# Given passage:

===

Shearman & Sterling discusses Third Circuit’s Affirmation of Structured Dismissal of Chapter 11 Case, Holding That a Structured Dismissal Can Deviate From the Bankruptcy Code’s Priority Scheme in Rare Circumstances

On May 21, 2015, the United States Court of Appeals for the Third Circuit affirmed a decision of the United States Bankruptcy Court for the District of Delaware, which had approved the structured dismissal of the chapter 11 cases of Jevic Holding Corp., et al. The Court of Appeals first held that structured dismissals are not prohibited by the Bankruptcy Code, and then upheld the structured dismissal in the Jevic case, despite the fact that the settlement embodied in the structured dismissal order deviated from the Bankruptcy Code’s priority scheme.


Jevic Transportation, Inc. was acquired by a subsidiary of Sun Capital Partners in a leveraged buyout financed by a group of lenders led by CIT Group. Jevic eventually had to reach a forbearance agreement with CIT, which agreement provided for a $2 million guarantee by Sun Capital, in order to prevent CIT from foreclosing on the assets securing the loans. When Jevic filed for chapter 11 bankruptcy protection, it owed $53 million to CIT and Sun Capital, and over $20 million to its tax and general unsecured creditors.

===

# Problem details:
Copy the words of the Jevic case summary above between "On May 21, 2015, the" and "Code’s priority scheme.", inclusive. The data that comes next is separate material and has no connection to the text about the Jevic case.

===

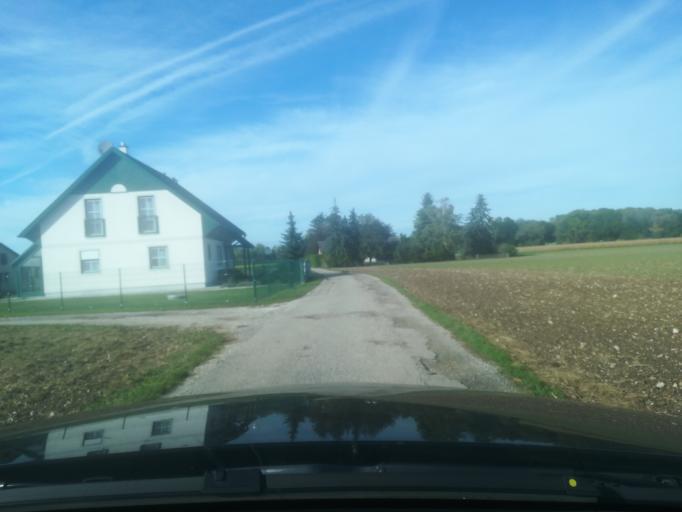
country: AT
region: Upper Austria
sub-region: Wels-Land
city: Marchtrenk
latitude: 48.2081
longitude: 14.1366
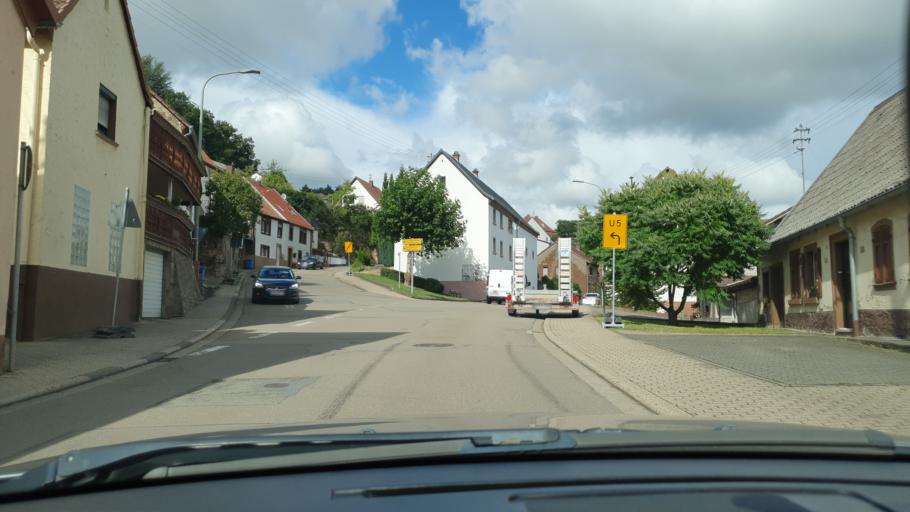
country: DE
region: Rheinland-Pfalz
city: Rieschweiler-Muhlbach
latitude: 49.2483
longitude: 7.5051
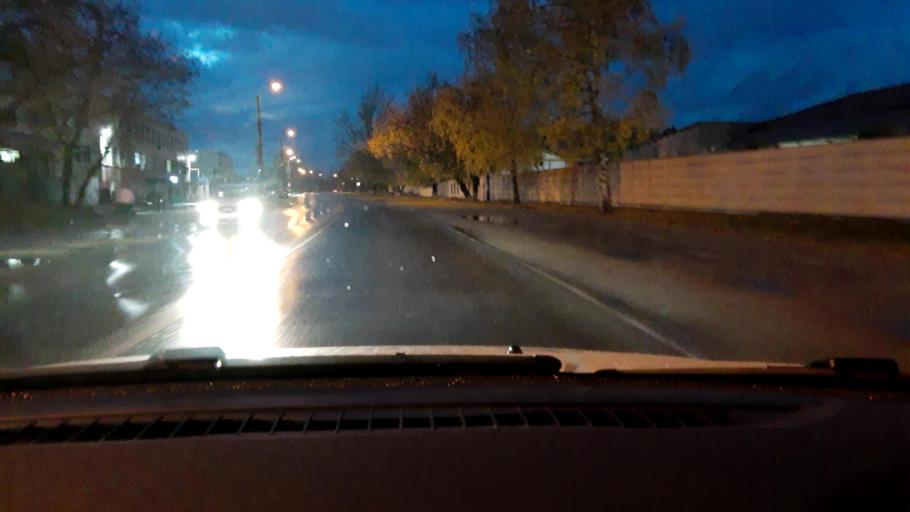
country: RU
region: Nizjnij Novgorod
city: Bor
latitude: 56.3452
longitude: 44.0876
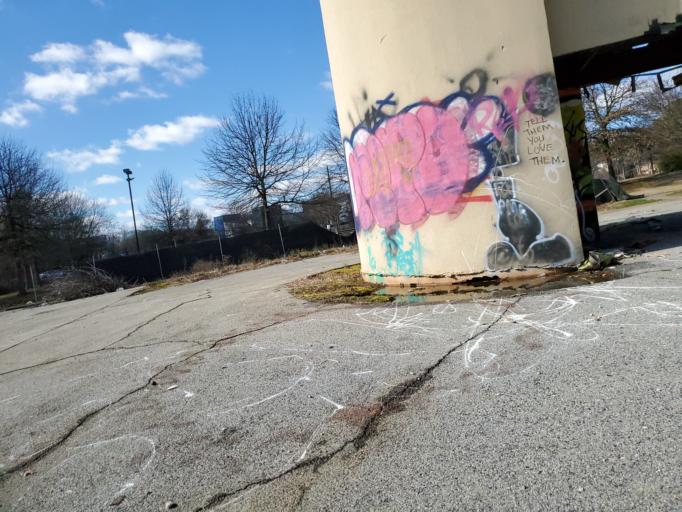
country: US
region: Georgia
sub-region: DeKalb County
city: Druid Hills
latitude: 33.7456
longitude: -84.3325
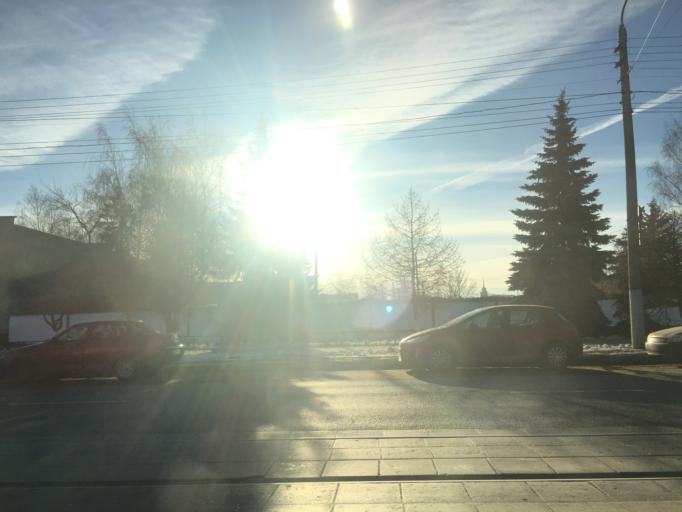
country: RU
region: Tula
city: Tula
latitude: 54.2012
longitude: 37.6292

===

# Written response:
On May 21, 2015, the United States Court of Appeals for the Third Circuit affirmed a decision of the United States Bankruptcy Court for the District of Delaware, which had approved the structured dismissal of the chapter 11 cases of Jevic Holding Corp., et al. The Court of Appeals first held that structured dismissals are not prohibited by the Bankruptcy Code, and then upheld the structured dismissal in the Jevic case, despite the fact that the settlement embodied in the structured dismissal order deviated from the Bankruptcy Code’s priority scheme.